Starrett Acquisition, Inc. v. Starrett Corp.

Order, Supreme Court, New York County (Barry Cozier, J.), entered July 14, 1999, which, in an action arising out of plaintiff’s failed attempts to acquire defendant, insofar as appealed from, sustained the first cause of action and dismissed the second and third causes of action, unanimously affirmed, with costs.

Concerning the first cause of action for breach of the August *122Merger Agreement, there is no merit to defendant’s contention that plaintiffs lender’s letter did not constitute a commitment to finance the transaction. The fact that plaintiff was asked by the lender to indicate its acceptance of the letter’s terms and conditions by executing an acknowledgment and remitting an additional fee, i.e., that plaintiff retained the option of rejecting the commitment letter, did not render it ineffective (see, Livoti v Mallon, 81 AD2d 533, lv denied 54 NY2d 601). Nor is there merit to defendant’s contention that, assuming there was a commitment, it lapsed because plaintiff did not execute an acknowledgment and remit the additional fee by 5:00 p.m. on August 20, 1997, at which time the letter, by its terms, was to expire. Defendant does not refute plaintiffs president’s sworn statement that the lender “continued to honor its agreement to provide the financing under the August 20th Commitment” after the 5:00 p.m. deadline had passed. There is no dispute that the letter was timely delivered to defendant on the final day of the commitment period.
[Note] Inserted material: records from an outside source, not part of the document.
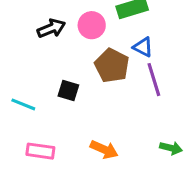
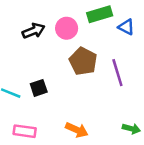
blue triangle: (143, 47) -> (126, 27), moved
black square: (68, 90) -> (39, 88), moved, turned -36

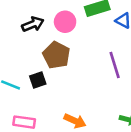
brown pentagon: (83, 61) -> (56, 55), moved

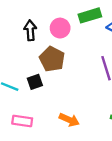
black arrow: (33, 24) -> (30, 30), turned -72

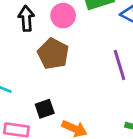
black square: (35, 82) -> (45, 109), moved

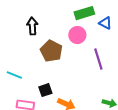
pink circle: (63, 16) -> (77, 35), moved

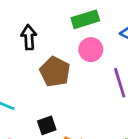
green rectangle: (84, 13) -> (85, 19), moved

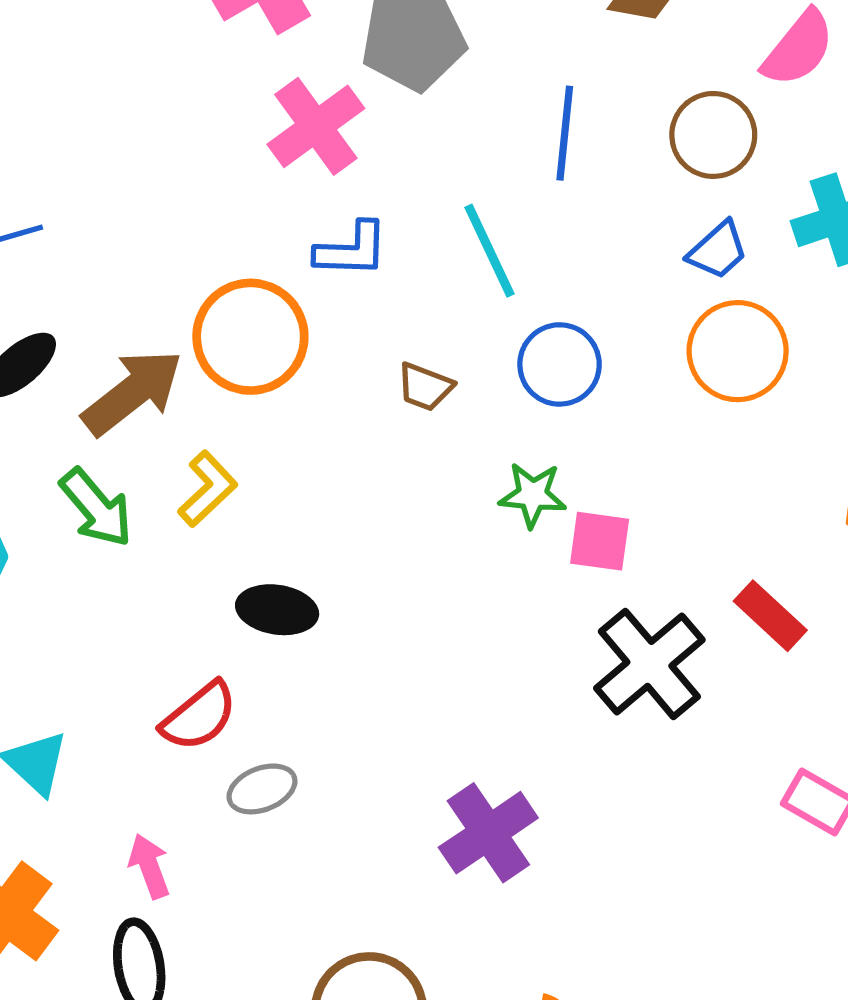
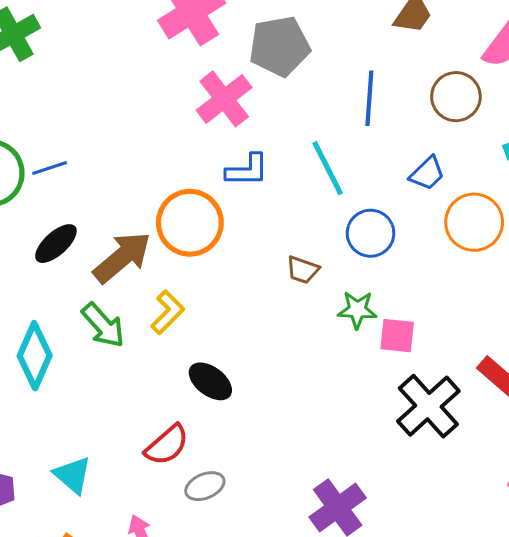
blue trapezoid: (718, 250) -> (427, 173), moved
brown trapezoid: (425, 387) -> (303, 270), moved
black ellipse: (277, 610) -> (210, 381), turned 30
Issues of fact do remain, however, as to whether the commitment letter, which defendant rejected as not “reasonably acceptable” because it covered only the debt financing portion of the August Merger Agreement, not the equity financing, and contained various conditions that had to be satisfied before the lender would provide any funding at all, should have been reasonably acceptable to defendant. This in turn raises an issue as to whether defendant’s termination of the August Merger Agreement was wrongful. As the IAS Court noted, the record is “patently insufficient” to permit a finding as to exactly what should have constituted a reasonably acceptable commitment.

We note that there is no need to dismiss plaintiff’s allegation that defendant breached “the implied covenant of good faith and fair dealing,” since the allegation is not stated as a separate cause of action but is subsumed under the first cause of action for breach of contract.
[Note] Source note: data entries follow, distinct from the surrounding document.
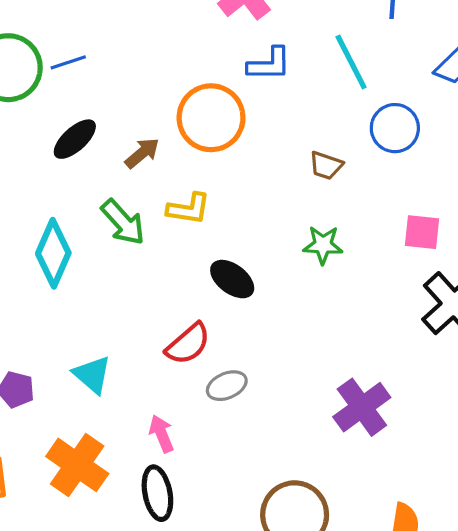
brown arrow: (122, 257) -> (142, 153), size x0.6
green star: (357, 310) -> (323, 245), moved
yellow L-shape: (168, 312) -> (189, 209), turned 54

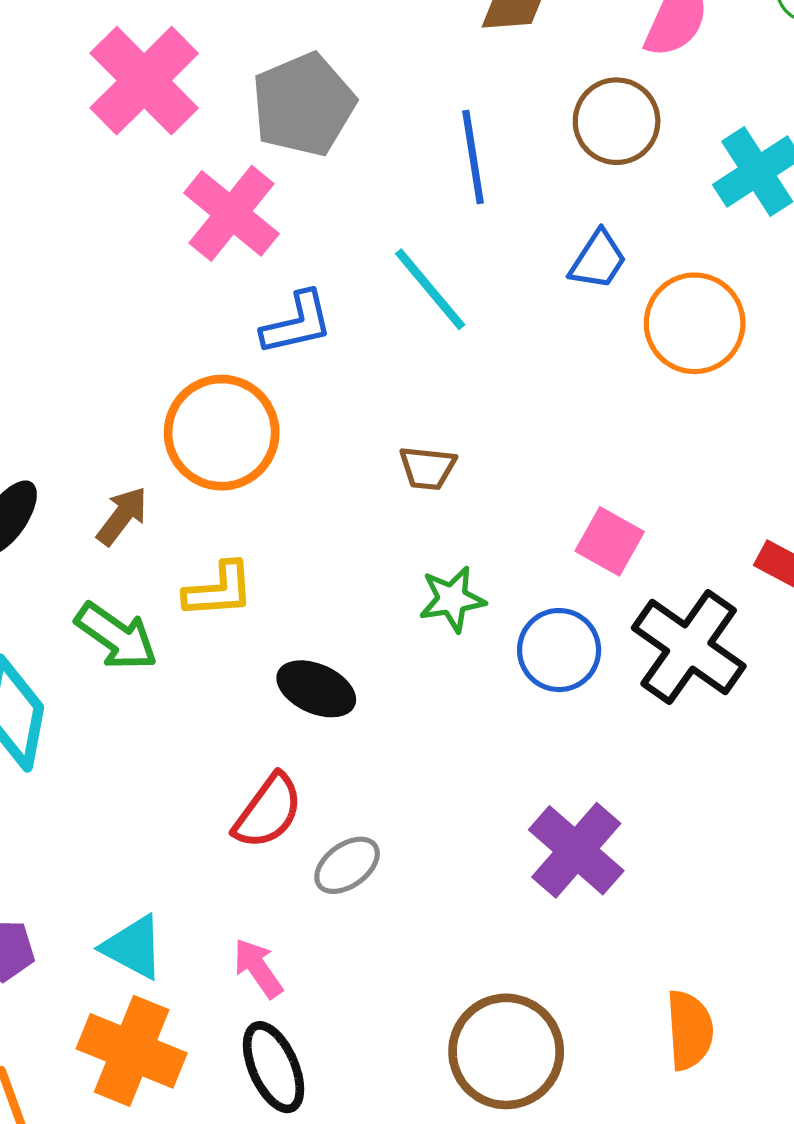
blue circle: (395, 128) -> (559, 650), moved
pink square: (422, 232) -> (610, 541), turned 36
cyan triangle: (92, 375) -> (133, 947), moved

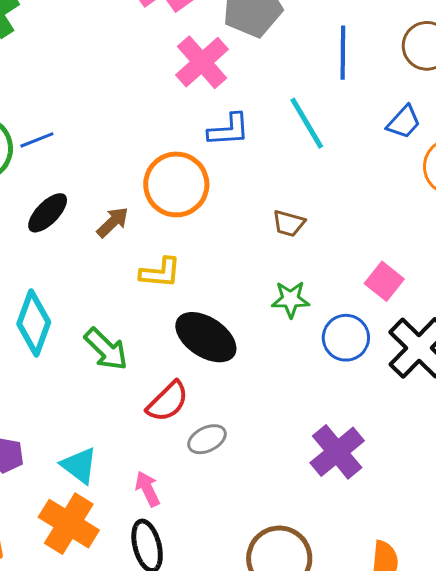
green arrow: (116, 636) -> (106, 349), moved
black ellipse: (316, 689) -> (206, 337), size x1.4

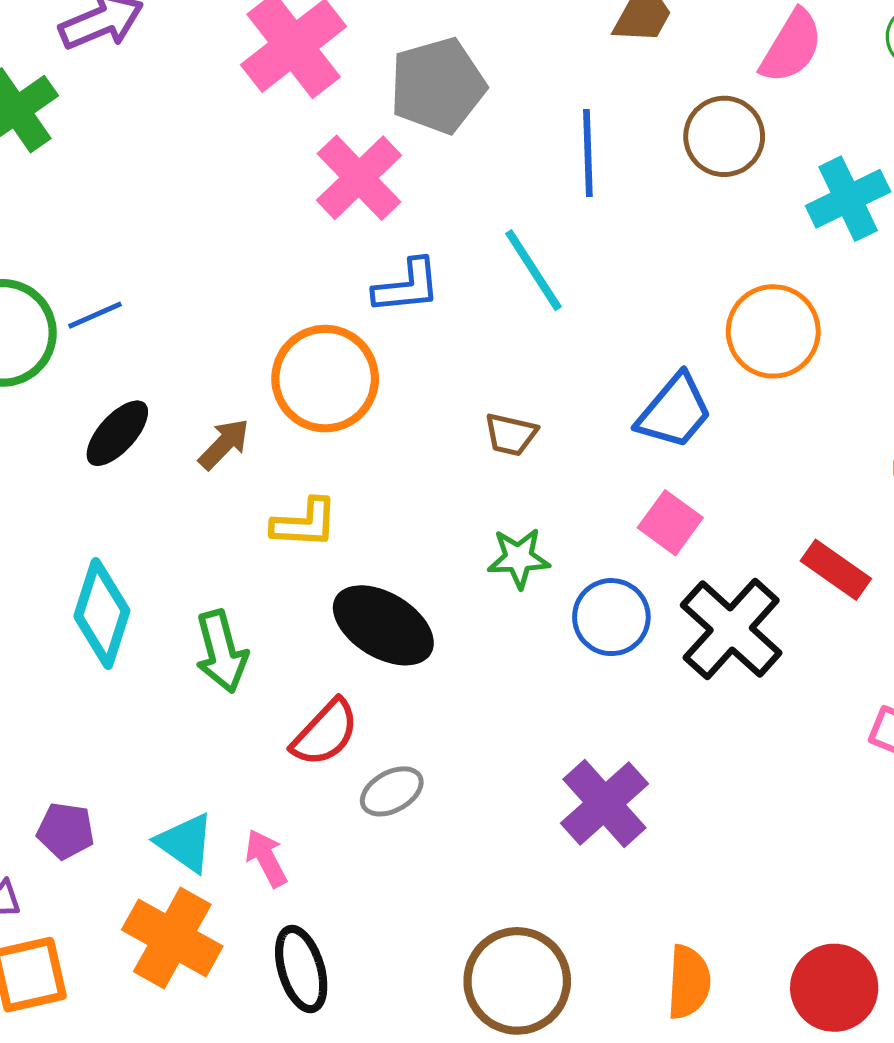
blue trapezoid: (404, 122) -> (674, 411), moved, size x1.4
green arrow: (106, 349) -> (221, 652), turned 33
pink arrow: (147, 489) -> (266, 858), moved

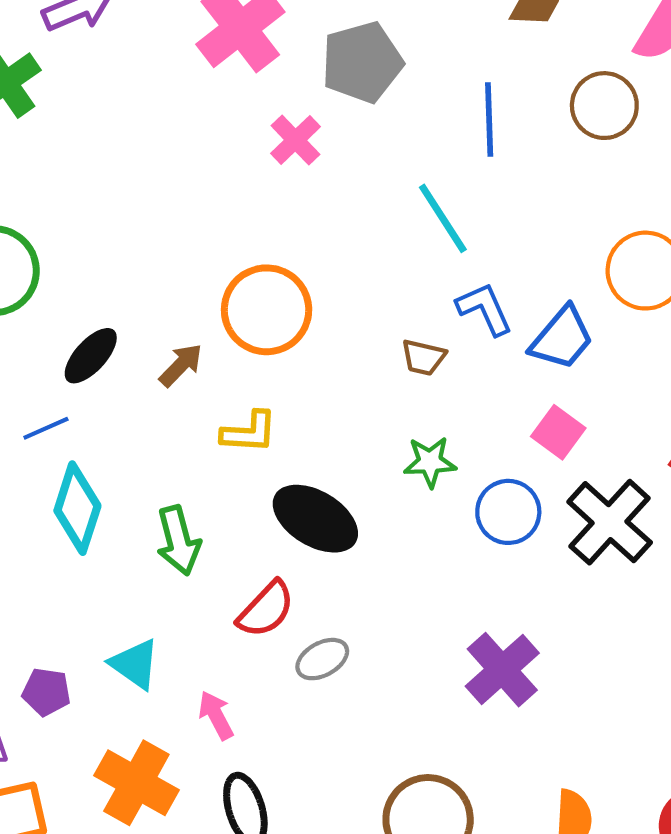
pink cross: (359, 178) -> (295, 140), size x0.7
blue L-shape: (407, 286) -> (485, 309), moved, turned -108
blue line: (95, 315) -> (46, 428), moved
cyan triangle: (185, 843) -> (135, 664), moved

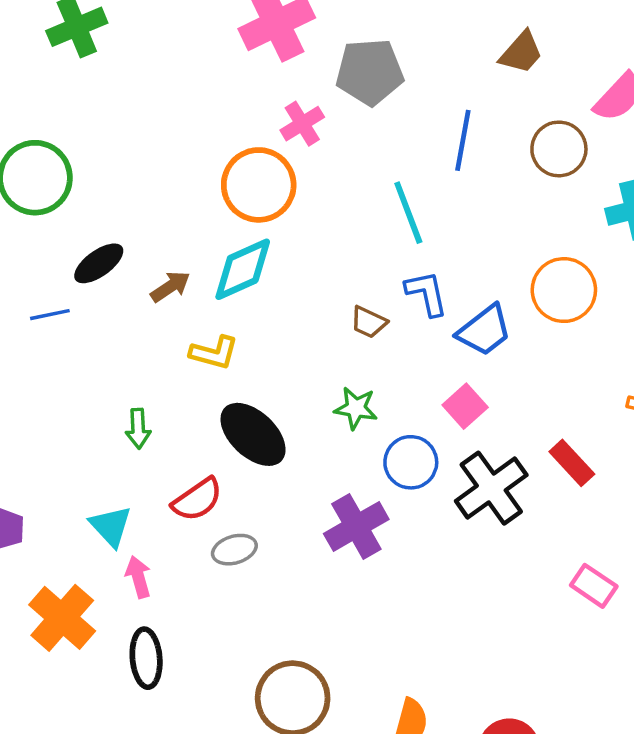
orange circle: (267, 310) -> (259, 185), moved
cyan diamond: (77, 508) -> (243, 269), moved, turned 36
green arrow: (178, 540) -> (138, 429), size x0.7
cyan triangle: (135, 664) -> (111, 526), moved
purple cross: (502, 670) -> (356, 526), moved

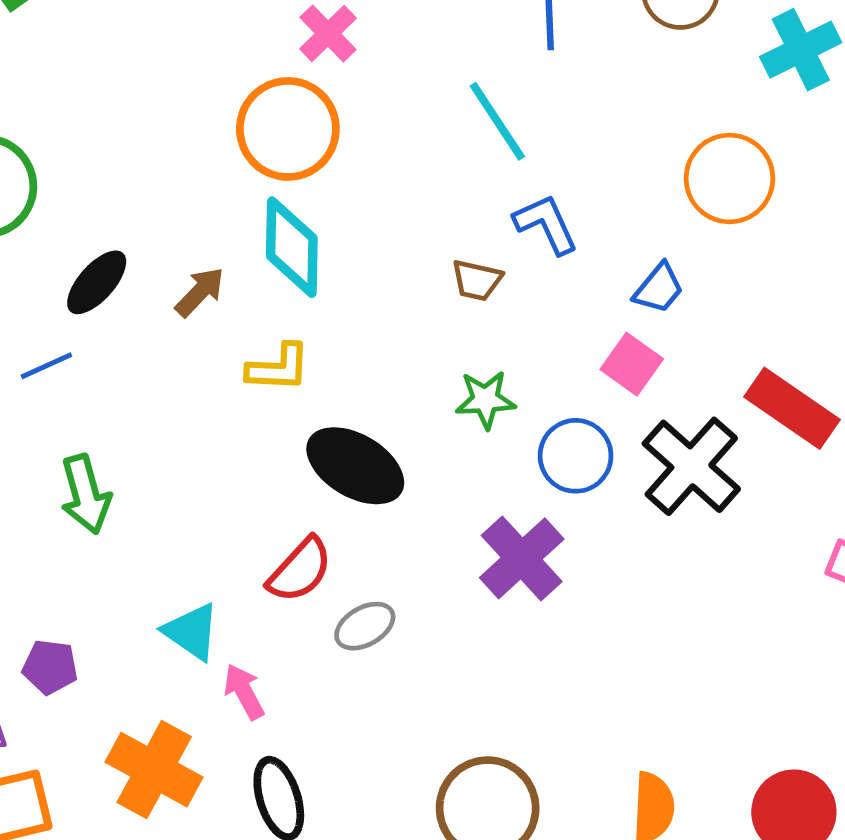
cyan diamond: (243, 269) -> (292, 247), turned -52
blue trapezoid: (484, 330) -> (659, 288), moved, size x0.7
green arrow: (138, 429) -> (86, 494), moved, size x1.4
red rectangle: (572, 463) -> (792, 408), size x1.4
The second cause of action was properly dismissed as barred by the Statute of Frauds. The draft “agreement and plan of merger” that was enclosed in the September memorandum circulated to plaintiff and other interested parties clearly indicated that a “sale of securities” (see, UCC former 8-319 [a]) was to be an integral part of the proposed merger agreement. Thus, the “tender offer” and the proposed merger agreement that encompassed that offer fell within the writing requirement of the UCC provision. Since the record demonstrates that plaintiff’s “part performance” was concededly in response to an invitation to submit a binding proposal that it and other *123interested parties had received, it cannot be said that its actions were “unequivocally referable” to the alleged oral agreement between its and defendant’s principals (see, Anostario v Vicinanzo, 59 NY2d 662, 664).
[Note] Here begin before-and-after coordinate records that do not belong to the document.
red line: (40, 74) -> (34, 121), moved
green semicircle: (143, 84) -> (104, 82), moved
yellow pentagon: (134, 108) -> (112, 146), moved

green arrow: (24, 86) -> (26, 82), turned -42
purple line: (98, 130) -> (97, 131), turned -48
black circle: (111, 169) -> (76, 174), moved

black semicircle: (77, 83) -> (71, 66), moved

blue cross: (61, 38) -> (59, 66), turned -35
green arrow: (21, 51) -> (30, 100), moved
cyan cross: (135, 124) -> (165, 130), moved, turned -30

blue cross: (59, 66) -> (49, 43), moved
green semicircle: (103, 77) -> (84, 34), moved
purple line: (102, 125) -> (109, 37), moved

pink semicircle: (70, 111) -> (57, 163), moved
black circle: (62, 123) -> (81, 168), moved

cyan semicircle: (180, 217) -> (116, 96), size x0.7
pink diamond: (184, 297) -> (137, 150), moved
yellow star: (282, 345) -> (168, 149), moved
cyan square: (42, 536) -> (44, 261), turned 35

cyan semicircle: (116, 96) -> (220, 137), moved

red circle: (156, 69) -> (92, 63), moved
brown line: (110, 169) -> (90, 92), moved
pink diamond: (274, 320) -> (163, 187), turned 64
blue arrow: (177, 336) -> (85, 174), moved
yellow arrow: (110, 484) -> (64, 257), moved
The IAS Court also properly dismissed the third cause of action for liquidated damages and reasonable expenses. We reject plaintiffs argument that defendant’s termination of the August Merger Agreement excused plaintiffs need to itself terminate the August Merger Agreement in order to invoke the liquidated damages provision on account of defendant’s purported violation of the “no-shop” clause. Indeed, plaintiff expressly affirmed the August Merger Agreement after its termination by defendant, electing to treat it as operative in an attempt to compel defendant’s compliance.

The IAS Court’s treatment of defendant’s motion to dismiss for failure to state a cause of action as one for summary judgment, without having given the parties notice of its intent to do so, is of no consequence and any error with respect thereto is harmless since plaintiff does not dispute that no further factual submissions were required to dispose of the legal issues (see, Shah v Shah, 215 AD2d 287, 289). Concur — Nardelli, J. P., Ellerin, Lerner, Buckley and Friedman, JJ. [See, 174 Misc 2d 808.]